Black Rose Alice, Volume 2 by Setona Mizushiro. I absolutely loved the first volume of Black Rose Alice and I remained captivated by the second. It’s a strange, dark, and disconcerting series. Mizushiro’s vampires are completely different from any other type of vampire that I’ve come across in fiction. I do like that, but it’s also challenging since readers can’t rely on an already established mythos or assume what it actually means to be a vampire; Mizushiro has to explain it all. I’m not sure that I actually understand everything that is going on with the vampires yet, but I’m assuming that more will be revealed as the series progresses. One thing is certain, though: they are definitely very creepy. In exchange for the life of the young man with whom she is in love, Azusa has entered into an agreement with a nest of vampires. Out of the four vampires, she must choose one to procreate with after which they will both die. The relationship dynamics are bizarre, and honestly a little discomforting, but very compelling as the vampires vie for her affections. It’s not as simple as choosing one of the vampires; in order to fulfill her agreement, she will actually have to come to love them. I’m really looking forward to reading more of Black Rose Alice.

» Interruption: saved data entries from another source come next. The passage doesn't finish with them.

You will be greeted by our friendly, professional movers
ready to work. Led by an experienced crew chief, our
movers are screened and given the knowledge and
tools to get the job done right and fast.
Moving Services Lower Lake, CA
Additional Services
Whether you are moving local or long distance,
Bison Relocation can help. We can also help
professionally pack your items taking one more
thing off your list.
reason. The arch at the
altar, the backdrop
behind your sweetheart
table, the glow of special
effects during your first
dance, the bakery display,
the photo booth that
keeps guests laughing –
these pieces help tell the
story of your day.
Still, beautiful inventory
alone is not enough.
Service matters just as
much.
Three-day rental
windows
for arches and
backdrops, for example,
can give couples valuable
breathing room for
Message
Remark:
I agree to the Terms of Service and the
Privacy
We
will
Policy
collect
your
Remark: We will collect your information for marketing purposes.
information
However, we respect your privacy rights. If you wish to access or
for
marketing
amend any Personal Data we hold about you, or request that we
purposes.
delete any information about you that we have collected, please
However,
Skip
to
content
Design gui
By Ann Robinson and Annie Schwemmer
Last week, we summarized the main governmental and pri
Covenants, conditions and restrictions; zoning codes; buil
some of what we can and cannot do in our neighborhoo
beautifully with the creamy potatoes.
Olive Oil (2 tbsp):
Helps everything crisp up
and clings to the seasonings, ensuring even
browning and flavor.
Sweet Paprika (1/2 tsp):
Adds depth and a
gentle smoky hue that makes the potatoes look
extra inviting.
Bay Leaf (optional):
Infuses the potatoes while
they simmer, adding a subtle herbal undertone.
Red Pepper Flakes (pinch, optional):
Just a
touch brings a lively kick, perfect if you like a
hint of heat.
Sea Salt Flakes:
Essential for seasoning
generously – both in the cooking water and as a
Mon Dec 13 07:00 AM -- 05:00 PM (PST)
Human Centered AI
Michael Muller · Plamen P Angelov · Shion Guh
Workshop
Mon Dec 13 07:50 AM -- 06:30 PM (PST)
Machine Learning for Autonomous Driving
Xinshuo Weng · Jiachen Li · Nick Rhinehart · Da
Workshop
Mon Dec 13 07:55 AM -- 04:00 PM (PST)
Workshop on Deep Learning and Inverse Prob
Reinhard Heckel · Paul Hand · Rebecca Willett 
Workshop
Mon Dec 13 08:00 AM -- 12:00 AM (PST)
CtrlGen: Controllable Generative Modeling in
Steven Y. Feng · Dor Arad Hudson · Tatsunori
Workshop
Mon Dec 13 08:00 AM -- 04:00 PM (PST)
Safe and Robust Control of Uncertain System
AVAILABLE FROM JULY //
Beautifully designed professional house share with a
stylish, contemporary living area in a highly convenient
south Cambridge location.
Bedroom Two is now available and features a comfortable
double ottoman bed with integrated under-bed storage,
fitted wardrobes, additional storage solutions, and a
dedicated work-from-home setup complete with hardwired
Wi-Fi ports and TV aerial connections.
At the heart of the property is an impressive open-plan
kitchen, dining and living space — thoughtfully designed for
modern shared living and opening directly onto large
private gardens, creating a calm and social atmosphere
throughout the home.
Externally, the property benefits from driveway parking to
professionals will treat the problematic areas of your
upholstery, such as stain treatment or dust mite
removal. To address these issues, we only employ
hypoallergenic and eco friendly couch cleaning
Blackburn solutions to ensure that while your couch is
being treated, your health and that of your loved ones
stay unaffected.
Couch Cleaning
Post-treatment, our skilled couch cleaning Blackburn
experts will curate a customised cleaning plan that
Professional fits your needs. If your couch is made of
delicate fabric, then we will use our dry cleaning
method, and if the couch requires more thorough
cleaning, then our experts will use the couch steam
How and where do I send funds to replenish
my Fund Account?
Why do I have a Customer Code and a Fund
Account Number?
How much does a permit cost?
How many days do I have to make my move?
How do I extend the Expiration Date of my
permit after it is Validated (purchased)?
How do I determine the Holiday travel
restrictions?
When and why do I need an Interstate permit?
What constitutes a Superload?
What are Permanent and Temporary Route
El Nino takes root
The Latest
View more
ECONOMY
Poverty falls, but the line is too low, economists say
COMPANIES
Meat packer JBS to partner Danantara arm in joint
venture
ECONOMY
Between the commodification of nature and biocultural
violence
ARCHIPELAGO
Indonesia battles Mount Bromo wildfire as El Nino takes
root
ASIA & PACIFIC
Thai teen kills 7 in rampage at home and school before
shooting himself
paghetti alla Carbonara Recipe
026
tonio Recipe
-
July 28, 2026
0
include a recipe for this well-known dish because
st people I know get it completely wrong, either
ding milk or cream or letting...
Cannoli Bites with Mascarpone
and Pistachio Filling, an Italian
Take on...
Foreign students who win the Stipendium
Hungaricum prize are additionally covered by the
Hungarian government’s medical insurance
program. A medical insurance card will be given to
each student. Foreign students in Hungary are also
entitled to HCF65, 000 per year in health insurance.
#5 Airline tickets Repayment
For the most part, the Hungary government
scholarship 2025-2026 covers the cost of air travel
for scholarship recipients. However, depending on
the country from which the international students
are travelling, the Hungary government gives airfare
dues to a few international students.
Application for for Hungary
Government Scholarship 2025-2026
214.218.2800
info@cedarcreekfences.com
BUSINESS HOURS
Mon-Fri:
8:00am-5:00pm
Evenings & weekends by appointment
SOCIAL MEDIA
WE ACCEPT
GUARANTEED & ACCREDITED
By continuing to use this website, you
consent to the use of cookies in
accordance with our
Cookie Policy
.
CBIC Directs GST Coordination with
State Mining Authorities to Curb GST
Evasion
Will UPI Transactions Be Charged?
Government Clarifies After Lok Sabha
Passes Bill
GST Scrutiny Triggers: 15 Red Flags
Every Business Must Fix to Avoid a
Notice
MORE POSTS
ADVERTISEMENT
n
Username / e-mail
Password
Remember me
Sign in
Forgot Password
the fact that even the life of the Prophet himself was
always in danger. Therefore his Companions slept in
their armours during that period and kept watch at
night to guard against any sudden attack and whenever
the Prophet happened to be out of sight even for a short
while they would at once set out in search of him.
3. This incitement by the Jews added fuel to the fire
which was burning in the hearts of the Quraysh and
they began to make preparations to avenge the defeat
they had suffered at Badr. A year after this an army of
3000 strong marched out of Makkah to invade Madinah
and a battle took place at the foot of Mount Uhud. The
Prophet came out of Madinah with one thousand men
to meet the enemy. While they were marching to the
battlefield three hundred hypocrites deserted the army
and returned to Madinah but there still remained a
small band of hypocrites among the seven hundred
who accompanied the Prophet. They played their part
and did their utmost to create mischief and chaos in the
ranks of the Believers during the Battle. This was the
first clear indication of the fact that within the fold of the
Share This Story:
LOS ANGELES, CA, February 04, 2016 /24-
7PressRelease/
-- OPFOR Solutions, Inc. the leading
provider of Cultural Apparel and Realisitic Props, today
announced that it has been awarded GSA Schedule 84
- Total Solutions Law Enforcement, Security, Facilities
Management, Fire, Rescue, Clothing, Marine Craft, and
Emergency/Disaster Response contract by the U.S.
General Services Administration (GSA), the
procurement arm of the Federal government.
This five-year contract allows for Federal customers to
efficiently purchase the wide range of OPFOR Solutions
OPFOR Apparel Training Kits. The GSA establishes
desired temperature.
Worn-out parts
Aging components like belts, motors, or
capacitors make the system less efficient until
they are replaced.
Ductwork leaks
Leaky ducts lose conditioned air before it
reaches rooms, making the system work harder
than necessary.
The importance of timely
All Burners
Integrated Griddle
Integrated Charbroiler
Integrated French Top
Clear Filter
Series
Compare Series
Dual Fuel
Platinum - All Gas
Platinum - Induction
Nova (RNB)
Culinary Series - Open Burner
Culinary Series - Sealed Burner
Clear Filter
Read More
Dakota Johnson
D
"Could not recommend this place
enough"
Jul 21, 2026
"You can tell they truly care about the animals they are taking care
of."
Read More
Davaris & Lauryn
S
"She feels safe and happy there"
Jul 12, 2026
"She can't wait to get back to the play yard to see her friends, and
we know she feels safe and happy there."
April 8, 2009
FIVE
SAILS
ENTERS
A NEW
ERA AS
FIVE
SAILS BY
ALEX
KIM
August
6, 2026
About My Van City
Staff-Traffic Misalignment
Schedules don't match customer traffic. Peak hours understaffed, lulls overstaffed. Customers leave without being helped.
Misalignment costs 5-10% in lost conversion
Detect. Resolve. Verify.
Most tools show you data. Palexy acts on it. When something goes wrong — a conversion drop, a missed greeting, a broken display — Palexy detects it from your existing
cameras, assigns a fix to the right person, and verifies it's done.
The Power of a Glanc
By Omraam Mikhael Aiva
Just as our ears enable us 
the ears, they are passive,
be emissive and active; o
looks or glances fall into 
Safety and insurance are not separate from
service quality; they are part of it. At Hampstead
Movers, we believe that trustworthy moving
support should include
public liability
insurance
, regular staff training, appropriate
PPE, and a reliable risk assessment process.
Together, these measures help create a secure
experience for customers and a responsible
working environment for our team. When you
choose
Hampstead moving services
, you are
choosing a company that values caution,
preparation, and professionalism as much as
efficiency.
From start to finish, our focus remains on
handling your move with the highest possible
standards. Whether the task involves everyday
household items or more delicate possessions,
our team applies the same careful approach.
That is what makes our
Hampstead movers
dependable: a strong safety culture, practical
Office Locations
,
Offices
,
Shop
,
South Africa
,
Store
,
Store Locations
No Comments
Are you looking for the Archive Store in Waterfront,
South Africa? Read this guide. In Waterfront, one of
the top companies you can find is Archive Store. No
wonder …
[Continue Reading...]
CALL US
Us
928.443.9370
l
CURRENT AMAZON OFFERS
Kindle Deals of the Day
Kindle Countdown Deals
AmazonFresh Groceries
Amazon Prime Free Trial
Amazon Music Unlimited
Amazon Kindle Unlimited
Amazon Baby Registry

Same Difference by Nozomu Hiiragi. Tsuburaya and Ozaki are the elite of the elite, and both adored by the women at the company where they work. (So much so that the ladies literally swoon in their presence.) However, Ozaki isn’t used to sharing the attention, and so decides to make Tsuburaya fall in love with him, unintentionally falling for Tsuburaya in the process. Out of the two of them, Ozaki is more muscular and crude while Tsuburaya is more elegant and refined. Despite arguably being the more masculine and aggressive of the pair, Ozaki is often the one being out-maneuvered by Tsuburaya in their seemingly antagonistic relationship. It’s not that Tsuburaya dislikes Ozaki–quite the opposite, actually–it’s just that he has a sadistic streak and enjoys making the other man squirm. Same Difference is definitely played for laughs more than romance. Apparently the manga is actually an ongoing series that’s currently up to three volumes in Japan, which I hadn’t realized while reading it. Unfortunately, only the first volume has been licensed in English at this point. Honestly, I wouldn’t mind reading more of the series. It doesn’t have the most subtle, nuanced, or realistic characters or story, but it’s amusingly ridiculous and doesn’t take itself seriously at all.